EXERCISES TO COMPLETE
• 1. In the court opinion, why did Parra, Woznicki, and Schafer go from the Burger King parking lot to the Motor Lodge Motel? Answer in one to three sentences.
• 2. Write the next part of the court opinion, picking up after its last sentence.

READING PASSAGE
.....

People v. Zipprich, 141 Ill. App. 3d 123 (1986)

Jan. 6, 1986 · Illinois Appellate Court · No. 84—1672
141 Ill. App. 3d 123

THE PEOPLE OF THE STATE OF ILLINOIS, Plaintiff-Appellee, v. SHIRLEY L. ZIPPRICH, Defendant-Appellant.

First District (1st Division)

No. 84—1672

Opinion filed January 6, 1986.

Rehearing denied March 26, 1986.

*124Robert A. Egan, of Chicago, for appellant.

Richard M. Daley, State’s Attorney, of Chicago (Joan S. Cherry, Richard A. Stevens, and Maureen O’Brien, Assistant State’s Attorneys, of counsel), for the People.

JUSTICE QUINLAN

delivered the opinion of the court:

After a jury trial, defendant Shirley Zipprich was found guilty of delivery of a controlled substance and sentenced to seven years in the Illinois Department of Corrections. On appeal, defendant contends: (1) the State failed to establish a proper chain of custody, (2) the trial court erred in refusing to allow a defense witness to testify, (3) the jury should have been instructed on the offense of possession of a controlled substance, and (4) defendant’s motion in arrest of judgment should have been granted.

Officer Arthur Parra testified that on August 5, 1982, he and his partner Officer Woznicki met Robert Schafer, an informant, at a gas station to arrange an undercover drug purchase. Schafer phoned defendant from a pay phone and Parra discussed the terms of the sale with defendant. Parra and defendant agreed that Parra would buy eight ounces of cocaine for $16,500. Parra, Woznicki and Schafer drove to the corner of Lawrence and Western and parked. Later a gray Thunderbird puHed up. Schafer testified defendant and another man were in the car. Parra and Schafer went to the Thunderbird and Schafer introduced Parra to defendant and her companion Jack Van Middlesworth. Parra stated he still wanted to buy the cocaine and defendant suggested they drive to a parking lot. The officers followed defendant and Van Middlesworth to a Burger King parking lot at Foster and Artesian avenues. Parra spoke with defendant there and defendant said the sale would take place at a nearby motel. Schafer, Parra and Woznicki drove to the Motor Lodge Motel at Sheridan Road and Foster Avenue and defendant and Van Middlesworth rented a room. Van Middlesworth entered the room while defendant waited outside. Shortly thereafter, Van Middlesworth motioned to defendant who opened the trunk of her car and removed a brown purse. Defendant, Parra, and Schafer went into the motel room. Defendant opened the *125purse, removed a brown bag and gave the bag to Parra. Inside the bag, Parra saw two plastic bags containing a white substance. Parra set the bag on the dresser and went to his car to get money. When he returned to the room, he activated a silent alarm and other officers entered the room. Parra took the brown bag from the dresser and gave it to Detective Corcoran. He and Corcoran took the bag to police headquarters where it was inventoried, placed in a narcotics envelope, sealed, and taken by them to the crime laboratory. The bag was placed in a safe in the laboratory.

.....

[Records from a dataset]
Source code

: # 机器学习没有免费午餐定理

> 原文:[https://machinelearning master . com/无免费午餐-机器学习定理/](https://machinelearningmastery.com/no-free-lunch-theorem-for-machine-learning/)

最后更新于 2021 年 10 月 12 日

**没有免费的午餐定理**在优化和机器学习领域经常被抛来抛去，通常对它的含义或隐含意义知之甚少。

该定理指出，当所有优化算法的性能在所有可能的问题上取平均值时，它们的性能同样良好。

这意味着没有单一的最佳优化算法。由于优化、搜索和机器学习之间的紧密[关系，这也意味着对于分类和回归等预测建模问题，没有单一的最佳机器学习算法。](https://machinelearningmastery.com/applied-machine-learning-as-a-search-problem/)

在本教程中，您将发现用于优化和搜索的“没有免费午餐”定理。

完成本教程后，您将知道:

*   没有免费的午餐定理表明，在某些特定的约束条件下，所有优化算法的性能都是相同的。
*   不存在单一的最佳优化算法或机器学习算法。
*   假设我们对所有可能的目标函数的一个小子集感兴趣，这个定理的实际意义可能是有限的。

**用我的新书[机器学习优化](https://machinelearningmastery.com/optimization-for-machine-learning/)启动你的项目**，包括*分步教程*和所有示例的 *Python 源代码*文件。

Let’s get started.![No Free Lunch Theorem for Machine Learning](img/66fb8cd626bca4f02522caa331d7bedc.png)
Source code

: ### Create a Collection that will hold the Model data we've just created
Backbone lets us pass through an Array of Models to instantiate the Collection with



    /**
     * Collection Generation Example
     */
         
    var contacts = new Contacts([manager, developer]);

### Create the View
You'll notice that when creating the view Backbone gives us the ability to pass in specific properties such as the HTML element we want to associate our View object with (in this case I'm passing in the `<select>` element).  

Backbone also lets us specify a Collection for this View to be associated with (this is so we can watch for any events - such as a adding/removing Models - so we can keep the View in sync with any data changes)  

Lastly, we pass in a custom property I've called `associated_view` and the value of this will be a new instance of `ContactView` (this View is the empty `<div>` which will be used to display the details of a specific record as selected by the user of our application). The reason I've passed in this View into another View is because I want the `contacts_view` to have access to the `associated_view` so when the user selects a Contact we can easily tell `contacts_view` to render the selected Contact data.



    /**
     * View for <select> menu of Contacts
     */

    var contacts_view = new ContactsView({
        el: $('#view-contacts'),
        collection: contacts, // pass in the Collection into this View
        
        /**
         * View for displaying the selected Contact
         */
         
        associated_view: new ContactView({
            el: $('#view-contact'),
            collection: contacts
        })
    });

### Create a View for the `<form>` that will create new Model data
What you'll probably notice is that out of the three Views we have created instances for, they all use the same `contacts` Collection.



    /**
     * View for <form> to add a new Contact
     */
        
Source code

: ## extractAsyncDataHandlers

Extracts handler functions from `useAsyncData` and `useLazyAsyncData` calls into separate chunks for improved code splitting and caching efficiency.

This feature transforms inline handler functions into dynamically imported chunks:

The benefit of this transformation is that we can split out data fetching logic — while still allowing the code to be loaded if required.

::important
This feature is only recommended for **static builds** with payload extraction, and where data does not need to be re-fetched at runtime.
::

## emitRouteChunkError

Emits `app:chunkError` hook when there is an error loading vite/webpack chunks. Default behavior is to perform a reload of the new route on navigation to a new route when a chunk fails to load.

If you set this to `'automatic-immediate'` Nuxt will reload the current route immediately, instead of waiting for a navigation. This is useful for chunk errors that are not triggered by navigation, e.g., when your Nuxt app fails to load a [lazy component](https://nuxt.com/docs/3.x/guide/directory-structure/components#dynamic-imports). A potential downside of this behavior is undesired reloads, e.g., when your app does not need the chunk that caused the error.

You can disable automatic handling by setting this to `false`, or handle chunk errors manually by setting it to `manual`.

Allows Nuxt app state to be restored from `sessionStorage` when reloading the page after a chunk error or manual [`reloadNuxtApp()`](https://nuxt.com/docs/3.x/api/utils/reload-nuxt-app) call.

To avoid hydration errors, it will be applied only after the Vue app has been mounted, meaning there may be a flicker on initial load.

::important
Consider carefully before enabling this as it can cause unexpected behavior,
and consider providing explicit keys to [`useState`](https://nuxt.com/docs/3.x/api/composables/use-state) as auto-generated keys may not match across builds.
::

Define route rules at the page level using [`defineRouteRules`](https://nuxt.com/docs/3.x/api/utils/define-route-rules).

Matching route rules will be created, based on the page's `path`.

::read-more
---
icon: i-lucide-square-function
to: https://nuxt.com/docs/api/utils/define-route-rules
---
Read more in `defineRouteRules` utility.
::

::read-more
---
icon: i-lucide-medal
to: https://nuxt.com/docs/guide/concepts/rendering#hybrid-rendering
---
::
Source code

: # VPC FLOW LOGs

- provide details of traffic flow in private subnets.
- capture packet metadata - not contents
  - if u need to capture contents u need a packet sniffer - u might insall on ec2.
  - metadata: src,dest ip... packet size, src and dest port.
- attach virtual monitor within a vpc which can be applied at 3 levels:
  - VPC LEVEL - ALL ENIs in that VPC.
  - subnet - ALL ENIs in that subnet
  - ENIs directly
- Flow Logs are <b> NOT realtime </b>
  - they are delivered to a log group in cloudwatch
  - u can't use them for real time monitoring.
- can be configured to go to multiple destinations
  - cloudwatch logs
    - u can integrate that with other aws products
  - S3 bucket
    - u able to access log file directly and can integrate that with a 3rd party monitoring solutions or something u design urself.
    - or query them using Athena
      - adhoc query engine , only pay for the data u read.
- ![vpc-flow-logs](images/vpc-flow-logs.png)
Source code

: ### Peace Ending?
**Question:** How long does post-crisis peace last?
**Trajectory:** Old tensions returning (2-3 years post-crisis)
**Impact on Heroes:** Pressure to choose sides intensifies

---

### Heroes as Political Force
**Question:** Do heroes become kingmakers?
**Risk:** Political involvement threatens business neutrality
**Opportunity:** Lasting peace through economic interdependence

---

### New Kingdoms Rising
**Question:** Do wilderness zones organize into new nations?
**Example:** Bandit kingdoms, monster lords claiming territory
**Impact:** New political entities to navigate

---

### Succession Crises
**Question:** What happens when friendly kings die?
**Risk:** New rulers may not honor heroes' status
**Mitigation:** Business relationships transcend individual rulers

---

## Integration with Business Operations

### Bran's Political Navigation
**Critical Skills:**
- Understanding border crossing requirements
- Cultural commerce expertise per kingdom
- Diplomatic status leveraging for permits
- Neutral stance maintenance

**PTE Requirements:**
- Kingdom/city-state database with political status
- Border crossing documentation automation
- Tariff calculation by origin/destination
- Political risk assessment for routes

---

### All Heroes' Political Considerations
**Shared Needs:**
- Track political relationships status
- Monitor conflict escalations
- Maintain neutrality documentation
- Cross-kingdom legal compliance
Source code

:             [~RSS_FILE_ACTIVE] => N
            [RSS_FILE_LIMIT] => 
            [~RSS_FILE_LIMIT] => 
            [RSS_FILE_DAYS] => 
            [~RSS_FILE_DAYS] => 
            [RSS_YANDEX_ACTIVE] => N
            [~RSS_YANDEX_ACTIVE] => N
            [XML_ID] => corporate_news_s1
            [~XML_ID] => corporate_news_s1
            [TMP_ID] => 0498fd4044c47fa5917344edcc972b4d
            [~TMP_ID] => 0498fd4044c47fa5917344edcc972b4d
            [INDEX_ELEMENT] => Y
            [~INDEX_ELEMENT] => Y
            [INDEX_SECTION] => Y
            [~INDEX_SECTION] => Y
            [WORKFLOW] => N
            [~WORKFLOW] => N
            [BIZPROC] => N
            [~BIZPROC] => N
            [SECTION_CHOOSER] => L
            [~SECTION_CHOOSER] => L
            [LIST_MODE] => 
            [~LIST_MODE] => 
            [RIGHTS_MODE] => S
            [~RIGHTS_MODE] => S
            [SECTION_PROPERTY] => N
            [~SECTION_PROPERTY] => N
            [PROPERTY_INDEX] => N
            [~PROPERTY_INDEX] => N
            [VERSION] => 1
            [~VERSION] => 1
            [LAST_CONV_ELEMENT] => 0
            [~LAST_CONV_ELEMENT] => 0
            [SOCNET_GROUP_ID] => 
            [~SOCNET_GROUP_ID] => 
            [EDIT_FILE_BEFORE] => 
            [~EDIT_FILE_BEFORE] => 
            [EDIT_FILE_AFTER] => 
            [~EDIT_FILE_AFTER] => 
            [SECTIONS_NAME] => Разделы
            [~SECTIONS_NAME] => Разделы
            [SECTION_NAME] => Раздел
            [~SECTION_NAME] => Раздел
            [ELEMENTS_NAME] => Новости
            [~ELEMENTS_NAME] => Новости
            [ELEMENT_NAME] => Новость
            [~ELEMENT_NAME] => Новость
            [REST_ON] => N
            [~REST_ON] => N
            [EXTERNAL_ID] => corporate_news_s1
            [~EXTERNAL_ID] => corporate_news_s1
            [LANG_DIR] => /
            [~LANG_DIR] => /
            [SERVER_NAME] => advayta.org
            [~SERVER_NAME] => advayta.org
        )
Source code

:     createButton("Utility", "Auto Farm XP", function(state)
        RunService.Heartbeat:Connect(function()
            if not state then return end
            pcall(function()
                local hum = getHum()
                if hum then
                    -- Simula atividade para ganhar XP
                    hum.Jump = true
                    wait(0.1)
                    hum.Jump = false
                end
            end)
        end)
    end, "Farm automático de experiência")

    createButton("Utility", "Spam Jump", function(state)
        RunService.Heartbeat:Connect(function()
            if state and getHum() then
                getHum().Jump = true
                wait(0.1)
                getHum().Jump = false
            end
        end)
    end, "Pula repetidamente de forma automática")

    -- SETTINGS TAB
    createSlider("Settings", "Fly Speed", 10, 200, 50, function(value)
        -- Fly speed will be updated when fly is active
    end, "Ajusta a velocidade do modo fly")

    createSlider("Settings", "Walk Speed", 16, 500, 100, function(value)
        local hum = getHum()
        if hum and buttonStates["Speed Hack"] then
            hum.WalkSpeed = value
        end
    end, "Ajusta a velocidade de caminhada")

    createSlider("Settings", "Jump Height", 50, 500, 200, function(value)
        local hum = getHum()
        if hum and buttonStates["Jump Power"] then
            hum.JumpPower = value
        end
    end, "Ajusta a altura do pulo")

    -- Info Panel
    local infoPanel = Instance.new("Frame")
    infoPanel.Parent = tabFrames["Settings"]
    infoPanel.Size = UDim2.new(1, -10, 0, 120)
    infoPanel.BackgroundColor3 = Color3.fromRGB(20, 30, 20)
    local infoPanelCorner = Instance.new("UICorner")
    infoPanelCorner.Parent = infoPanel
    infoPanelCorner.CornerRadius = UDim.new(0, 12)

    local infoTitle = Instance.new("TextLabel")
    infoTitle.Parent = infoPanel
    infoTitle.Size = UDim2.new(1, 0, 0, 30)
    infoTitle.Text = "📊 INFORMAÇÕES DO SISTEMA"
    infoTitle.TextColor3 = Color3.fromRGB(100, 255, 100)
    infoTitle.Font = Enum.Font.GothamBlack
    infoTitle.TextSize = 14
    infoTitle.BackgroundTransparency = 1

.....

OUTPUTS FOR THE TASKS
• 1. They drove to the Motor Lodge Motel because, while they were in the Burger King parking lot, defendant told Parra that the sale would take place at a nearby motel.

• 2.
Officer Woznicki testified he also spoke to defendant on the telephone on the evening in question about buying cocaine from her. Later, he, Officer Parra and Schafer met defendant at the motel where defendant and Van Middlesworth rented a room. Middlesworth entered the room first. After a short time, he motioned for defendant to come in. Defendant opened the trunk of the car, removed a purse, and went into the hotel room with Schafer and Parra. Parra came out to the car to get money which Woznicki was carrying. Other officers and Woznicki entered the room to make the arrests after Parra activated a silent alarm.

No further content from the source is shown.